What is The Simpsons? It's a television show, certainly—specifically, the longest-running American sitcom of all time. It's a cultural touchstone. It's a delight. But it's also an archival collection—25 years' worth of characters, themes, stories, and scripts.
To celebrate the show's quarter-century of existence, fans are being treated to projects that capitalize on this documentary breadth. There's the marathon of the show that's been airing on the cable network FXX; the social media conversation that has accompanied the marathon; the new app, Simpsons World, that will function like a DVD box set for the show, with even more extras. But there's another Simpsons project Fox isn't responsible for: a searchable database. One that has taken every episode of The Simpsons and made it, in its way, interactive. As Homer might put it: "Mmmmmm, searchability."

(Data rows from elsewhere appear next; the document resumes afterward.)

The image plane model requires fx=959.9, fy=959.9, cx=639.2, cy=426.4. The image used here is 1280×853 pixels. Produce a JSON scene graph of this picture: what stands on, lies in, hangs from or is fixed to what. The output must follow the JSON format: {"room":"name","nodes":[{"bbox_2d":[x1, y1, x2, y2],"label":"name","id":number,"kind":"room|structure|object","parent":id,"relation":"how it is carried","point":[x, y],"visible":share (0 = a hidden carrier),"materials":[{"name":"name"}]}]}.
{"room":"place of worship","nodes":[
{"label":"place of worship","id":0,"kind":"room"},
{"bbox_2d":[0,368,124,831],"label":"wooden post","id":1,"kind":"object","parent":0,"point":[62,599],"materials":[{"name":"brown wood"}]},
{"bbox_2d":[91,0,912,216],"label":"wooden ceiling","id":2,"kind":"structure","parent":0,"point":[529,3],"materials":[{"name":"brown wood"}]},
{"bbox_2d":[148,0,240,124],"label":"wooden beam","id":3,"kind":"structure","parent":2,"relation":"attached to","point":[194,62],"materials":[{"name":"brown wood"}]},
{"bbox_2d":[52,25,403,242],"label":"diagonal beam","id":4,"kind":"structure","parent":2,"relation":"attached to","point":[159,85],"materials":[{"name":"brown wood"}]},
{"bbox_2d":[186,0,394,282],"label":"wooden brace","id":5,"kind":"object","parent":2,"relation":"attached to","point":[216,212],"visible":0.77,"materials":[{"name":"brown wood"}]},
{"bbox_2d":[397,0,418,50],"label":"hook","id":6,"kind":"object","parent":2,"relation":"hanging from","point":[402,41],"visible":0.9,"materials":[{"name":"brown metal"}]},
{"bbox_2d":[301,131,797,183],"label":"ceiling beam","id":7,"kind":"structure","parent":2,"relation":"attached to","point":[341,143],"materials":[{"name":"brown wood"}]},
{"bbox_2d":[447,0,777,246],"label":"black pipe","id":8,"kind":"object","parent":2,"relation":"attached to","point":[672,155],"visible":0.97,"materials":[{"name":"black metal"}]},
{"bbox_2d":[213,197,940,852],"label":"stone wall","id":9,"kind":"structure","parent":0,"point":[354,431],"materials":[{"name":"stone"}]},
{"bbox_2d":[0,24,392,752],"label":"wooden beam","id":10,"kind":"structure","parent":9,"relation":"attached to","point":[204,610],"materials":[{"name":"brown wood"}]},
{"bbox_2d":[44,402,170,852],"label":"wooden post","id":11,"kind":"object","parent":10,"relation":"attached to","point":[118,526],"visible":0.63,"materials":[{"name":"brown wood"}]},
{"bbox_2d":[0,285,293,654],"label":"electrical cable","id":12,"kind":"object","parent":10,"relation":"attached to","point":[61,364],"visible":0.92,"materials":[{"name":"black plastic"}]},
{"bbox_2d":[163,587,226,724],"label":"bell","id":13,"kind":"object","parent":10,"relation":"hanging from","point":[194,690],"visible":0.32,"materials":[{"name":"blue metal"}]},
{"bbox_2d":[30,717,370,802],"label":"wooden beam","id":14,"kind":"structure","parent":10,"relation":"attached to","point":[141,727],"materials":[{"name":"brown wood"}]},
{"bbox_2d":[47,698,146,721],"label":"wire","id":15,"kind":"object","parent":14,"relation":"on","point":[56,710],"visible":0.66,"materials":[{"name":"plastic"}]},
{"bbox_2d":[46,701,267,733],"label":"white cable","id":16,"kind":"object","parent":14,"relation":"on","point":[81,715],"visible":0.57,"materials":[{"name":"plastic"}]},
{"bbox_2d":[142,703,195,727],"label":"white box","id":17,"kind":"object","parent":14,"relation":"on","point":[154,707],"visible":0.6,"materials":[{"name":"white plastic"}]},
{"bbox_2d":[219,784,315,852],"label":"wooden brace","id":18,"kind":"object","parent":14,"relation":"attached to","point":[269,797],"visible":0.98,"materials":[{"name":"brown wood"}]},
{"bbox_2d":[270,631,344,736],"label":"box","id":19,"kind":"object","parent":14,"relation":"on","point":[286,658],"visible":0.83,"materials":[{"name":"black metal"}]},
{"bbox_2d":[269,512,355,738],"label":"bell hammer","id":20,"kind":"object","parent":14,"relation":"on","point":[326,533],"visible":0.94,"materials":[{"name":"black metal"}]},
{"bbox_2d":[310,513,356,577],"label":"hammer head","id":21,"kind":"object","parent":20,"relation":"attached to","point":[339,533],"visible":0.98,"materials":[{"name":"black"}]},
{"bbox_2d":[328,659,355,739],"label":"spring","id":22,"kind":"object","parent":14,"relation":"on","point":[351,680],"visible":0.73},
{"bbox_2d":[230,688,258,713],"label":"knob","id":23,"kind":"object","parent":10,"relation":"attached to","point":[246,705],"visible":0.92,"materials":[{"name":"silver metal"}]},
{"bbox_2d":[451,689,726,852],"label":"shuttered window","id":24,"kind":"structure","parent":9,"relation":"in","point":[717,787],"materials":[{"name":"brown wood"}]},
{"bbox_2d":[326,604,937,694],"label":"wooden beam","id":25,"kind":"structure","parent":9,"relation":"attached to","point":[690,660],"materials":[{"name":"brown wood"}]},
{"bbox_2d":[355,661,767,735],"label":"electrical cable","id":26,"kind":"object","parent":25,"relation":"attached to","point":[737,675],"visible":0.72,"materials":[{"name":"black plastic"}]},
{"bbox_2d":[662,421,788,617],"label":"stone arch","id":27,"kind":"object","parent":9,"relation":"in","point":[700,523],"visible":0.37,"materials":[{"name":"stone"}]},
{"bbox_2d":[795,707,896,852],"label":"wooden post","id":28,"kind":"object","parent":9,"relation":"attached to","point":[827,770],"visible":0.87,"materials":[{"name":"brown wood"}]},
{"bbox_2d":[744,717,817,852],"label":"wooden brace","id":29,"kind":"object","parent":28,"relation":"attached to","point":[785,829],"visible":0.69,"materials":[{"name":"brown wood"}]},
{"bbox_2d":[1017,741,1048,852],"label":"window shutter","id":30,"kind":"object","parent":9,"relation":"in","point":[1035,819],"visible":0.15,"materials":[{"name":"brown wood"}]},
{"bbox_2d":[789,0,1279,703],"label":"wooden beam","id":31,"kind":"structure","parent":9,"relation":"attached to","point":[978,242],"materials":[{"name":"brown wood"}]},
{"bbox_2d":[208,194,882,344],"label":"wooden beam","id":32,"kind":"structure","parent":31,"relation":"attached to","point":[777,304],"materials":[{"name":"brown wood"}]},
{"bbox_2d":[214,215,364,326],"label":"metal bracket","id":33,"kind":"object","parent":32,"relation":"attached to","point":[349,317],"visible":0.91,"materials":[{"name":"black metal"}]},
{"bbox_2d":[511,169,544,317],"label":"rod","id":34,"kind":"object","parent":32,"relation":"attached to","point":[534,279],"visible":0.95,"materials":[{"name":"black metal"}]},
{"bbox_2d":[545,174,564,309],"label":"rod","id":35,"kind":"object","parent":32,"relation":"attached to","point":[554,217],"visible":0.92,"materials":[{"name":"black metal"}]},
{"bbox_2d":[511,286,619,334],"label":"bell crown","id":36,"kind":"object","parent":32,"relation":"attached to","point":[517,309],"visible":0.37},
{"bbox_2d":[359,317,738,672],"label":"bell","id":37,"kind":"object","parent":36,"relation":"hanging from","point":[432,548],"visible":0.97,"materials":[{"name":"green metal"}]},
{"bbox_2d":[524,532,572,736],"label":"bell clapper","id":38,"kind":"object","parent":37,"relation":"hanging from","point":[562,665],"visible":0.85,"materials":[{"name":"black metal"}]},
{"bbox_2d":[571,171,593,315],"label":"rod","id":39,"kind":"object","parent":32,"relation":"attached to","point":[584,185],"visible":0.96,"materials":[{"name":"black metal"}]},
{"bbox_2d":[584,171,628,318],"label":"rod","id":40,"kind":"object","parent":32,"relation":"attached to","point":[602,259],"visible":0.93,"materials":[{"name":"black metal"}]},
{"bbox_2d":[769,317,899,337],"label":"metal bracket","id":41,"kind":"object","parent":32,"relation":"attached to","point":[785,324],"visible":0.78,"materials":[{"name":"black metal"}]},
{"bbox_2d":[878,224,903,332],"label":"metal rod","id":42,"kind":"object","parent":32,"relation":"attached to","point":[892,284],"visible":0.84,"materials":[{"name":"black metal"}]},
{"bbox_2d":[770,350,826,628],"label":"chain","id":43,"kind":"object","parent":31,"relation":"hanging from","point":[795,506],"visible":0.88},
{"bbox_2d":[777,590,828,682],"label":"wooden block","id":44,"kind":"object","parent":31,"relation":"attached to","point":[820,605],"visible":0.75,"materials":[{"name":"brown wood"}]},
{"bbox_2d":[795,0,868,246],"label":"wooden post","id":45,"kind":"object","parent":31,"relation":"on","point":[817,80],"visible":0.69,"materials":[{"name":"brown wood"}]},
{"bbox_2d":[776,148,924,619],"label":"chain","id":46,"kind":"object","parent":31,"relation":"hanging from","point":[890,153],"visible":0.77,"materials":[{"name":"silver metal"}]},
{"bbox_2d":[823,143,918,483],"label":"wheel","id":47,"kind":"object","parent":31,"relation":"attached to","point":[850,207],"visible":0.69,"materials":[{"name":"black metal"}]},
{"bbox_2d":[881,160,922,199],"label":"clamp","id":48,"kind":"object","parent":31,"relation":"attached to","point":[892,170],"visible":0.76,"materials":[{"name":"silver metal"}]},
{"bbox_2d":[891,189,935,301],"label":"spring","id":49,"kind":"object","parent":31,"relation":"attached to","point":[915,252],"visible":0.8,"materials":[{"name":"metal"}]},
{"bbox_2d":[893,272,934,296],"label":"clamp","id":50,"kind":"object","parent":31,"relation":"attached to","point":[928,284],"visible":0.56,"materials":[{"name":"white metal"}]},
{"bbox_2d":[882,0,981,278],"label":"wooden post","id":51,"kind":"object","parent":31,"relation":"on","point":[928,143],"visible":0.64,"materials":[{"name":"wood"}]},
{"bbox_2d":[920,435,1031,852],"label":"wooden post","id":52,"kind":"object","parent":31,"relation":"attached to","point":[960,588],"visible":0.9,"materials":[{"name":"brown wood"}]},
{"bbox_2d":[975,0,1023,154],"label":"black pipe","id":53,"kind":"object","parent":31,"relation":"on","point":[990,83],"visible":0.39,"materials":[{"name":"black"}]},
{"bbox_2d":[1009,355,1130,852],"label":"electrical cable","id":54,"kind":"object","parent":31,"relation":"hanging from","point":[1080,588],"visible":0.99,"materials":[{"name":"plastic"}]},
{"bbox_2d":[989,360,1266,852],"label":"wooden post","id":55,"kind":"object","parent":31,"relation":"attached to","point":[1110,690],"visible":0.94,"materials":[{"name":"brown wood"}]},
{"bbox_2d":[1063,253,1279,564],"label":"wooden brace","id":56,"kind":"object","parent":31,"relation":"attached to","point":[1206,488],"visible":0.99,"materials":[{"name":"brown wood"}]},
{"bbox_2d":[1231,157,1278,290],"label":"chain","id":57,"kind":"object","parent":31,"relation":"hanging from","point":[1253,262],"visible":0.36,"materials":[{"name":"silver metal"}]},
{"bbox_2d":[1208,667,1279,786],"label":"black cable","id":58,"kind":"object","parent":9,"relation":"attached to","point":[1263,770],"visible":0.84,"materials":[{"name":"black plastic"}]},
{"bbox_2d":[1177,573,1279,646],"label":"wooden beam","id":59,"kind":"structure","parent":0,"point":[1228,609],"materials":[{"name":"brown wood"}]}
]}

As Homer could also put it, though: "Mmmmmm, digital humanities." The project is the work of Ben Schmidt, a professor of digital and intellectual history at Northeastern University. Schmidt works in the field of the digital humanities, meaning he focuses on applying computational approaches to things like books, newspapers, and other pieces of literature.
So how do you turn The Simpsons, the show, into The Simpsons, the textual corpus? You take advantage of the fact that the series' episodes—all 552 of them—have been close-captioned. You treat the show's subtitles, essentially, as their texts. Which isn't a fool-proof method—"it's often very quickly done," Schmidt points out of the transcript-creation process—but it does allow for an overall, text-based reading of the show. And, because subtitles are plotted by time, they allow you to understand the shows as they move forward, minute by minute as well as season by season. So they allow you to compare the over-time appearances of, say, Mrs. Krabappel with those of, say, Mayor Quimby. They allow you to plot the writers' relative reliance on particular catchphrases ("D'oh!," "Release the hounds!," "Ay, carumba!") over the show's evolution.
They allow you to treat The Simpsons as, effectively, a single book. A single, enormous, unapologetically four-fingered book.
Once Schmidt had gathered the show's subtitles, it was a quick process to convert those into a database. He and a research partner, Erez Lieberman Aidan, had already created the Bookworm project, which turned a large corpora of books, scientific papers, newspapers, and legal documents into a searchable database. (It's similar in that way to Google's extensive nGrams database.) The Simpsons-specific Brookworm was built on Bookworm's pre-existing architecture, which allowed Schmidt to put it together quickly. As he told me: "I just, over an evening, threw it together."
Searching the resulting database, you get findings like this, which charts the minutes within each episode that characters talk about "school":
And like this—which suggests that, as Schmidt puts it, "'I'm Kent Brockman' seems to be overwhelmingly a gag from the opening scene":
And what were some of Schmidt's broader findings? "I think the show just got more self-referential over time," he says. "Everybody's been talking about the Family Guy shift"—meaning the shift in TV comedy to include in its plot line external pop cultural references—"and the thing The Simpsons can do that Family Guy can't do is refer to something that we actually care about in its own universe. So I think there are some of those jokes."
One other finding? The Simpsons was so creative that its catchphrases often defy common spellings—not only among the show's caption-writers, but among the people who have so far searched the Simpsons database. Take Ned Flanders' signature catch phrase. "Nobody has any idea how to spell 'okeley dokely,'" Schmidt says. "It sort of defies measurement for the time being."